Another letter has been sent to mall owner Mike Kohen, letting him know he has 30 days to file an abatement plan with the city of Worthington. He is ordered to repair, rehabilitate, demolish or remove the unsafe conditions. Failure to comply, the letter states, will result with the matter being forwarded to the city attorney for action.
The letter is similar to one that was sent to Kohen regarding the K-Mart portion of the mall. Kohen never responded to that letter, and the matter has since moved to the courts.
The city is funding a study to determine of that section of the mall can be repaired or must be demolished. Any cost associated with doing so would be charged back to Kohen on his property taxes, but that isn’t a very frightening threat to a building owner that hasn’t paid his taxes on the building for over a year.
“We’re moving forward,” Oberloh said. “We’re not doing it to be a thorn in his side – we’re doing it strictly for health and safety issues.”
The letter states the lack of maintenance has resulted in roofing membrane failure and water intrusion, which is obvious to anyone who enters the mall. The roof coverings are saturated, suspended ceiling tiles are compromised, and the HVAC systems in some public areas are non-functional.

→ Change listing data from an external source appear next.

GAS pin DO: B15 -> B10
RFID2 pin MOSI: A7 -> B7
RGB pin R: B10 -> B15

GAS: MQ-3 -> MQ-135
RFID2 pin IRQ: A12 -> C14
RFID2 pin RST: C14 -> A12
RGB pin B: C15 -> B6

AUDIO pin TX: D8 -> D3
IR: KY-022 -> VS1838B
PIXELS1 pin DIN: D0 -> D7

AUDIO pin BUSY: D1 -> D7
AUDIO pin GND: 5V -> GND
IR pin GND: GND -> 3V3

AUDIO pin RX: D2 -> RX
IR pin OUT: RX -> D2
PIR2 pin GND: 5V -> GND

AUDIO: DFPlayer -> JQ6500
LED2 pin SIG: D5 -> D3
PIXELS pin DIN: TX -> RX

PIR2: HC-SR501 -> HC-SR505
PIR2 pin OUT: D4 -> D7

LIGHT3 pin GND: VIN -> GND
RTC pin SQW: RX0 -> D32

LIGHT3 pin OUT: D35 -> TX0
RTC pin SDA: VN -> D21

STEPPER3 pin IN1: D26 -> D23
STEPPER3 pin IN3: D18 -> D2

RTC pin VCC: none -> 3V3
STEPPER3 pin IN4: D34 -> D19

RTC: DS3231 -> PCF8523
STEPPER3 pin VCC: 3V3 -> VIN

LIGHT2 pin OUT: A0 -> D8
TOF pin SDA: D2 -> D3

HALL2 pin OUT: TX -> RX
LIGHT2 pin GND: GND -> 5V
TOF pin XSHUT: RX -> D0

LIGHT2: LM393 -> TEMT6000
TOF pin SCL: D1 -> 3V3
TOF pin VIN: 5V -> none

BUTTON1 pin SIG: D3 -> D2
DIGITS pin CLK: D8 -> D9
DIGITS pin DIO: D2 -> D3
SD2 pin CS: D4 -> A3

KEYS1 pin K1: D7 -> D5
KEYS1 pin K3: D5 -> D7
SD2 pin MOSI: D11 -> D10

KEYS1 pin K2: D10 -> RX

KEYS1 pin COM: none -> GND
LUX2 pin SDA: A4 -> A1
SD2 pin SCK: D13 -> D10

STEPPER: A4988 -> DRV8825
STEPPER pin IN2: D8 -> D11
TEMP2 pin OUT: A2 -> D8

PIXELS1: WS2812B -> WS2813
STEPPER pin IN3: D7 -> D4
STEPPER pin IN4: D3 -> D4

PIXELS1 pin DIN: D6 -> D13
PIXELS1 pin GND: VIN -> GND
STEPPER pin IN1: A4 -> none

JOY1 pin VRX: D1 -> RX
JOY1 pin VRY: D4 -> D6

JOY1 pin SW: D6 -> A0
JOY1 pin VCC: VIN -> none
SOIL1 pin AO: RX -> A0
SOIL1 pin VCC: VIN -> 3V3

Eshleman said he and others were up on the roof during the K-Mart inspection, and pieces were missing from heat exchangers. The temperature in the mall on Thursday mid-morning was 58 degrees. The mall walker said he stops each day while walking to check the digital thermostat on the wall in a main hallway. Some days, he said, the temperature was as low as 52 degrees.
According to the letter sent to Kohen, the lack of ventilation, high levels of humidity and bulk water entering the building may be leading to an unhealthy environment. It is hard to disagree when large garbage cans half full of dirty, yellowing water can be observed by anyone who walks by. Moving forward is not an easy process.
Kohen, whose real name is Mehran Kohansieh, has hidden behind multiple aliases and has more than a handful of judgments against him in other states. Phone calls to Kohen and the Northland Mall management have not been returned.